Raw data START

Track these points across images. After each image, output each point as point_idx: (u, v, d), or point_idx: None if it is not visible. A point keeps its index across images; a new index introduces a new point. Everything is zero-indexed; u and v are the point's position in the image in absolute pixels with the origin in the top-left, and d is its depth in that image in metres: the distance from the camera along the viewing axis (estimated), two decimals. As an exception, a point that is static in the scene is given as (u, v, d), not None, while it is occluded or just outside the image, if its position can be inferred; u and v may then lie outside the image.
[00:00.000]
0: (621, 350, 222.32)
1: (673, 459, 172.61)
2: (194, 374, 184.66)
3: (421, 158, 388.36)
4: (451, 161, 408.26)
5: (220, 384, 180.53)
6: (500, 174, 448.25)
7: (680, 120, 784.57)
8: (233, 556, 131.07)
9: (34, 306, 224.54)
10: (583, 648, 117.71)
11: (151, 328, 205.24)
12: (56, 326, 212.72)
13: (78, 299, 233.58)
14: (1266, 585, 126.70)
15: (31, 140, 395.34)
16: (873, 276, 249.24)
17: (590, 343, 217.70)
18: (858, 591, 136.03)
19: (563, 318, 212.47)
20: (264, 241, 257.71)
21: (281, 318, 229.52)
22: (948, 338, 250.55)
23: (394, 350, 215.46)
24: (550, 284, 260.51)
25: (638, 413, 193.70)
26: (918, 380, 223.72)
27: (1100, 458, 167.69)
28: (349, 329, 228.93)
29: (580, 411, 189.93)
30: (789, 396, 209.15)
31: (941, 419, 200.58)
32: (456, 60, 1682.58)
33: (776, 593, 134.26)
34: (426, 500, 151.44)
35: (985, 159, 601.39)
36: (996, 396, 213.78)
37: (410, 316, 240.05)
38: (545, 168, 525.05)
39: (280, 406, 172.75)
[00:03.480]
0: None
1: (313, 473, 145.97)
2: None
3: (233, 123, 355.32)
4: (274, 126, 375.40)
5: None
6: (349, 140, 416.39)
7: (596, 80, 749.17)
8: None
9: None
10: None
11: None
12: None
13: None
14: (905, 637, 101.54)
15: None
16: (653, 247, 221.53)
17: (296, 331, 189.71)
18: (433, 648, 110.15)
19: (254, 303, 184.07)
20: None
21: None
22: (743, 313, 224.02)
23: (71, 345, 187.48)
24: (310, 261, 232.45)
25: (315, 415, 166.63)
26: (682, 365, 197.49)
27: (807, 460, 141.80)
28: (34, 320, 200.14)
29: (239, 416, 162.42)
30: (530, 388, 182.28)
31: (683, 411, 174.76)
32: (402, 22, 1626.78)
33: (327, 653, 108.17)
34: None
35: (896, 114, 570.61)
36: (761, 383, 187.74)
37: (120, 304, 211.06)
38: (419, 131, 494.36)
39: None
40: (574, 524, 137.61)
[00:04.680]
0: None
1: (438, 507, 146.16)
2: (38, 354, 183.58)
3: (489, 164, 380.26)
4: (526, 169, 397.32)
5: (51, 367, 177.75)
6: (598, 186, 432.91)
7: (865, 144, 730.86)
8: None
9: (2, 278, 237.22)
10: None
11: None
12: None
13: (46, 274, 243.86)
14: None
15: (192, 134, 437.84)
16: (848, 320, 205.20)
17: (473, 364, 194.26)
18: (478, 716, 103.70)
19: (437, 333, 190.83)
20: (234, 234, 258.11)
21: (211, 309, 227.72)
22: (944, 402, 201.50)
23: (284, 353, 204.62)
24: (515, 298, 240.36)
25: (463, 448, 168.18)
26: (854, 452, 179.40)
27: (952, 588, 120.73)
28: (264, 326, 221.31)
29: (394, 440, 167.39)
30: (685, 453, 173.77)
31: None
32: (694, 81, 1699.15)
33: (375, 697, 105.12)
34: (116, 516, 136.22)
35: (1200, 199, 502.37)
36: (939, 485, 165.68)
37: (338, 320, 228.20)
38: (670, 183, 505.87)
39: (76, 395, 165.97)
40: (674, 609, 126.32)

Raw data END

■ Work item:
The answer should repeat every line of the listing exactly.

■ Response to the task:
Track these points across images. After each image, output each point as point_idx: (u, v, d), or point_idx: None if it is not visible. A point keeps its index across images; a new index introduces a new point. Everything is zero-indexed; u and v are the point's position in the image in absolute pixels with the origin in the top-left, and d is its depth in that image in metres: the distance from the camera along the viewing axis (estimated), two decimals. As an exception, a point that is static in the scene is given as (u, v, d), not None, while it is occluded or just outside the image, if its position can be inferred; u and v may then lie outside the image.
[00:00.000]
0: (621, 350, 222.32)
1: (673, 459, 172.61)
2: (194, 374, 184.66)
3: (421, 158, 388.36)
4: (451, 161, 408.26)
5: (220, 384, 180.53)
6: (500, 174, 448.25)
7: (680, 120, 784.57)
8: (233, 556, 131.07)
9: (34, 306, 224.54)
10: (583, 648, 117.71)
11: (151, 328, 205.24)
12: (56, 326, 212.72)
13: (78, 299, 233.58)
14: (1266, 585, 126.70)
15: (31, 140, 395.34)
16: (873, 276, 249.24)
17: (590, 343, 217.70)
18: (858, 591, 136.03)
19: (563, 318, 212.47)
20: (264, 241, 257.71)
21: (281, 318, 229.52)
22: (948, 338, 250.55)
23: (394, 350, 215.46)
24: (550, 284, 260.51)
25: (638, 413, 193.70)
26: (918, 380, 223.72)
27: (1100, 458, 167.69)
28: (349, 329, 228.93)
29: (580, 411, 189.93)
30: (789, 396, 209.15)
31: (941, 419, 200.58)
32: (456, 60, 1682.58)
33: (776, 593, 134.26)
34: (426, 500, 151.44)
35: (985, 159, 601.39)
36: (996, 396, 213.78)
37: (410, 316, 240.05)
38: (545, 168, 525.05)
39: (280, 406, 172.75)
[00:03.480]
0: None
1: (313, 473, 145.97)
2: None
3: (233, 123, 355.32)
4: (274, 126, 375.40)
5: None
6: (349, 140, 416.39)
7: (596, 80, 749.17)
8: None
9: None
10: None
11: None
12: None
13: None
14: (905, 637, 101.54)
15: None
16: (653, 247, 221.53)
17: (296, 331, 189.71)
18: (433, 648, 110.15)
19: (254, 303, 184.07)
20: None
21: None
22: (743, 313, 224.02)
23: (71, 345, 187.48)
24: (310, 261, 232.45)
25: (315, 415, 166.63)
26: (682, 365, 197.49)
27: (807, 460, 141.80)
28: (34, 320, 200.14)
29: (239, 416, 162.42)
30: (530, 388, 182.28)
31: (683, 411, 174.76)
32: (402, 22, 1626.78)
33: (327, 653, 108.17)
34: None
35: (896, 114, 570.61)
36: (761, 383, 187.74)
37: (120, 304, 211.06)
38: (419, 131, 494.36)
39: None
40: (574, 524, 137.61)
[00:04.680]
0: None
1: (438, 507, 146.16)
2: (38, 354, 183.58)
3: (489, 164, 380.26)
4: (526, 169, 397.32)
5: (51, 367, 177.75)
6: (598, 186, 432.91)
7: (865, 144, 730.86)
8: None
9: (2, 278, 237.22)
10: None
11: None
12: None
13: (46, 274, 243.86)
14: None
15: (192, 134, 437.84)
16: (848, 320, 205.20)
17: (473, 364, 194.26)
18: (478, 716, 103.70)
19: (437, 333, 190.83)
20: (234, 234, 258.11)
21: (211, 309, 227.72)
22: (944, 402, 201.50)
23: (284, 353, 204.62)
24: (515, 298, 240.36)
25: (463, 448, 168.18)
26: (854, 452, 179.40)
27: (952, 588, 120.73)
28: (264, 326, 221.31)
29: (394, 440, 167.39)
30: (685, 453, 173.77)
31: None
32: (694, 81, 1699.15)
33: (375, 697, 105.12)
34: (116, 516, 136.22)
35: (1200, 199, 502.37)
36: (939, 485, 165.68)
37: (338, 320, 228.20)
38: (670, 183, 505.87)
39: (76, 395, 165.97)
40: (674, 609, 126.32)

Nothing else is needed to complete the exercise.